■ **To-do item**:
Report each line of the material below where the word "середніх" can be found.

■ **Extracted entries**:
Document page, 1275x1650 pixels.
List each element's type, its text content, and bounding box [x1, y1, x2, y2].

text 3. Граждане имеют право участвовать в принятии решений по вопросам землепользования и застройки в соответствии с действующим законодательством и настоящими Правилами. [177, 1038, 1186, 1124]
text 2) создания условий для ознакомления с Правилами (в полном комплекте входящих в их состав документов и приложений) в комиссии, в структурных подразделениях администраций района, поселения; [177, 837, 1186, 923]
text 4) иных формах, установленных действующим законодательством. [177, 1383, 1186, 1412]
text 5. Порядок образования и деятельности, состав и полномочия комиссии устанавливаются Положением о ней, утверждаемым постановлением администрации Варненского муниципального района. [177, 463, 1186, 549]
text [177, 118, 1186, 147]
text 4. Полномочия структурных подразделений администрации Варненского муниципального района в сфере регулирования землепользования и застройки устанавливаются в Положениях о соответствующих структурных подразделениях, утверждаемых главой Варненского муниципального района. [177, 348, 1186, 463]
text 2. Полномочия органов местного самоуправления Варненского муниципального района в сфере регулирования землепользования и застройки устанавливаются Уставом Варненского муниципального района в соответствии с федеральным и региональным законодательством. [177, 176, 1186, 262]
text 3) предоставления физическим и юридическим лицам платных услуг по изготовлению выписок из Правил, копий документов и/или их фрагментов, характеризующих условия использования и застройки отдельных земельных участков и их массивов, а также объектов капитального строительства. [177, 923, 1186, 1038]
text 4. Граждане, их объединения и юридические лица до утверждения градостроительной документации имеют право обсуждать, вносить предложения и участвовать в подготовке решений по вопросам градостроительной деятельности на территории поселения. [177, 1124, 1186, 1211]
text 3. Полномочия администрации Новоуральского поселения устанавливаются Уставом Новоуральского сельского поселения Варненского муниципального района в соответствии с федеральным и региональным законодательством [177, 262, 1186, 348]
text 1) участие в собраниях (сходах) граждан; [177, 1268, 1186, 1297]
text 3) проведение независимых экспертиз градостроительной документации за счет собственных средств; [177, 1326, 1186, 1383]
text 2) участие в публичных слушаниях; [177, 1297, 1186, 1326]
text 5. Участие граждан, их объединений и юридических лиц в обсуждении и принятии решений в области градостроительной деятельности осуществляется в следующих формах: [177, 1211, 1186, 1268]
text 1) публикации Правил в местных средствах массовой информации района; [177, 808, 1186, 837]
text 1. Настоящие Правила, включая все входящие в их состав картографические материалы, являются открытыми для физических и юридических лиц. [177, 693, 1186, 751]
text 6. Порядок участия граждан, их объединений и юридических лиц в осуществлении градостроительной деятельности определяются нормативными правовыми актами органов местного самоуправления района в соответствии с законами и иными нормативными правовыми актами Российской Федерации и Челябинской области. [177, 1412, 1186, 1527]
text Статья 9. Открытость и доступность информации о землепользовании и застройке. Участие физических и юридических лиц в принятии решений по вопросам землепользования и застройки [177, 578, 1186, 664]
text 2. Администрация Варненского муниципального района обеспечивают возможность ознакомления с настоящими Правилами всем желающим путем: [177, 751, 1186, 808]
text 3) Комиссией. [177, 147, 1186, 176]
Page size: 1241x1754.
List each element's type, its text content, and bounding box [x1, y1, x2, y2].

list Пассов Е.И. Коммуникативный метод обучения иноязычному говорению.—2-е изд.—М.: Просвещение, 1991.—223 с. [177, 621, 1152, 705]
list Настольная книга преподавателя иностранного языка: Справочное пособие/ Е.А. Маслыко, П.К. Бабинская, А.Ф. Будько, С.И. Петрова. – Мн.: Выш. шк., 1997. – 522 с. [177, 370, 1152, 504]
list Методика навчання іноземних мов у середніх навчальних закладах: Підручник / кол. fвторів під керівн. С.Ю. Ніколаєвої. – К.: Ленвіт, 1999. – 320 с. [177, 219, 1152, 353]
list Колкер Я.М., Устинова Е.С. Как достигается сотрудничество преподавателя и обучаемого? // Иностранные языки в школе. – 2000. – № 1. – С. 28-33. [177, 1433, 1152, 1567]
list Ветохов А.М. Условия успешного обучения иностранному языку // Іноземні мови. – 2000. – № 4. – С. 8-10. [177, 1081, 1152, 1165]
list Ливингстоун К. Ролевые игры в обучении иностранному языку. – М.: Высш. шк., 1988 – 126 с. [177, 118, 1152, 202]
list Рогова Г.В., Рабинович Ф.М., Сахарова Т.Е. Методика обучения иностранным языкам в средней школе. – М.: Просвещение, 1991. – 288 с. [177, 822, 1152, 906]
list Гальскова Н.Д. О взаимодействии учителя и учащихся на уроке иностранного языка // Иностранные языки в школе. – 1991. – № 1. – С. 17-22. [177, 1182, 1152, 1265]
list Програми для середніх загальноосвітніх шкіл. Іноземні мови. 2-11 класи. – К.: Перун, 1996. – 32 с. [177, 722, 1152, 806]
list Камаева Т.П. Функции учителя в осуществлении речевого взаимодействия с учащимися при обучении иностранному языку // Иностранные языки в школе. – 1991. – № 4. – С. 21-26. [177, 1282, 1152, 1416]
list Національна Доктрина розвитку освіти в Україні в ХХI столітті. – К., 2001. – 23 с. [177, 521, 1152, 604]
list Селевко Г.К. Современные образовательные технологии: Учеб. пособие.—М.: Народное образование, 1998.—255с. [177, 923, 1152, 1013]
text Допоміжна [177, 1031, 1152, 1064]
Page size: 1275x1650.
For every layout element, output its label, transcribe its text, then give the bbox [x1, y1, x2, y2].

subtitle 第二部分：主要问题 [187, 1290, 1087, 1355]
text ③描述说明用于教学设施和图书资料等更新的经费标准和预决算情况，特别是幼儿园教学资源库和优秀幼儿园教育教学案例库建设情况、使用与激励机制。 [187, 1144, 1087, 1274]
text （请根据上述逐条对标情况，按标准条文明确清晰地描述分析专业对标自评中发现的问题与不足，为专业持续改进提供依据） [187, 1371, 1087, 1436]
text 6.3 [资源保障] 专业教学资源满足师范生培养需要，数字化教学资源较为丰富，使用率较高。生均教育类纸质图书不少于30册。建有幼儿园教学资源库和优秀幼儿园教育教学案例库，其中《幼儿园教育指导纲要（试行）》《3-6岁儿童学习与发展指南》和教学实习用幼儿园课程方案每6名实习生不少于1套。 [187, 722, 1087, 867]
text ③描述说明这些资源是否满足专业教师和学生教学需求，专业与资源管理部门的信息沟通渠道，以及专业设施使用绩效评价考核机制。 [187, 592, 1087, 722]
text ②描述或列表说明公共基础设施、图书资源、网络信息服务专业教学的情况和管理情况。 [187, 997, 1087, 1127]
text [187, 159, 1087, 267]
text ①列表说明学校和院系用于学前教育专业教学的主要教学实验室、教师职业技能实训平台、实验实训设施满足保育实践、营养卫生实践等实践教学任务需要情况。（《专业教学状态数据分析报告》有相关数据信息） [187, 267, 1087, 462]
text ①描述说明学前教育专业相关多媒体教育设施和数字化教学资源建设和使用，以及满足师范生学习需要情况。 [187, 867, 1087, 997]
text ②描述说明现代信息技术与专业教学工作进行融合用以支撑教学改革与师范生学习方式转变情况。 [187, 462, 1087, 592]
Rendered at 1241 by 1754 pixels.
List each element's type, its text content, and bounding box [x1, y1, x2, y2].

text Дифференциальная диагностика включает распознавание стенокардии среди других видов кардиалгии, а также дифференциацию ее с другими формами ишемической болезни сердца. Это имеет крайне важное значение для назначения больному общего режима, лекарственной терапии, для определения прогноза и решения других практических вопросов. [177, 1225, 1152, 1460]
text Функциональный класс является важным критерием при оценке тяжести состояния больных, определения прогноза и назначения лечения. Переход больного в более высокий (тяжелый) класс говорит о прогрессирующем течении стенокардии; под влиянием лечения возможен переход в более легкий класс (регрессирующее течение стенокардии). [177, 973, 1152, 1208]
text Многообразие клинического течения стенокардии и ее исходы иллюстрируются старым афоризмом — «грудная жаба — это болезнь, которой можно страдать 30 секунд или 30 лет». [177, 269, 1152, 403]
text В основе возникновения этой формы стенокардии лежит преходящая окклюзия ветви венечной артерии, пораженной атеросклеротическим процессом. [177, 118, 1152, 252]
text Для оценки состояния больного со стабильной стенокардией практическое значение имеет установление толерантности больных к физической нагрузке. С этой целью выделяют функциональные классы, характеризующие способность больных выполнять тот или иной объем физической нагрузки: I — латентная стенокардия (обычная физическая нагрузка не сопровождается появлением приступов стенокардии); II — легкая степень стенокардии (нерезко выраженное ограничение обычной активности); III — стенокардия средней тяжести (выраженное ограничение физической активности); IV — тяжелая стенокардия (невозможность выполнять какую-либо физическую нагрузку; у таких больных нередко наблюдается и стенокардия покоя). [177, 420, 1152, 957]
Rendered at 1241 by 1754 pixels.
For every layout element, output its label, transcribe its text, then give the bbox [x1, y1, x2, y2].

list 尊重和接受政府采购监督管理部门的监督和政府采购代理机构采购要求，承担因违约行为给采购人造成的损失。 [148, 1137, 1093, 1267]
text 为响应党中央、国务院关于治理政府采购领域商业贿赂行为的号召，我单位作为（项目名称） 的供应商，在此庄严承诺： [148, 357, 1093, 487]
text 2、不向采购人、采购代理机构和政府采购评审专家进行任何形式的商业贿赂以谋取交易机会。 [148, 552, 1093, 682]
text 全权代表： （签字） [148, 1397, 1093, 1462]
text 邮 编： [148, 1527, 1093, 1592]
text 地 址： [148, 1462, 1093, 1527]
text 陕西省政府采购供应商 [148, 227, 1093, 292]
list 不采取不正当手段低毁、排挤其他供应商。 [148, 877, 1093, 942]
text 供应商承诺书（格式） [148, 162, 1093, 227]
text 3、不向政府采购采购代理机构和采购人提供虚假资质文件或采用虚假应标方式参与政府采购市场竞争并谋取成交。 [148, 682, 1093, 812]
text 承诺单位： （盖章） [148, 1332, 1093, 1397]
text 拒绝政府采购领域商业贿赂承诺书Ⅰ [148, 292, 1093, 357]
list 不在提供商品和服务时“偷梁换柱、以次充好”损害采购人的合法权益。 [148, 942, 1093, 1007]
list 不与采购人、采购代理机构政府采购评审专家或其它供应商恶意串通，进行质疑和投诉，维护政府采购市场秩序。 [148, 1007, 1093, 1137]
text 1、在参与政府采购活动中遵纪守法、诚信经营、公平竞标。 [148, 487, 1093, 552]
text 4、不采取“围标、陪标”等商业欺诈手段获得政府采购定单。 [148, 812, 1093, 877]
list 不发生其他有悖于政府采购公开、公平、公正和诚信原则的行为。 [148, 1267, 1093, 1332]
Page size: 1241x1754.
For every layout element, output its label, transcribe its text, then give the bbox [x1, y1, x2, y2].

■ **Task solution**:
list Методика навчання іноземних мов у середніх навчальних закладах: Підручник / кол. fвторів під керівн. С.Ю. Ніколаєвої. – К.: Ленвіт, 1999. – 320 с. [177, 219, 1152, 353]
list Програми для середніх загальноосвітніх шкіл. Іноземні мови. 2-11 класи. – К.: Перун, 1996. – 32 с. [177, 722, 1152, 806]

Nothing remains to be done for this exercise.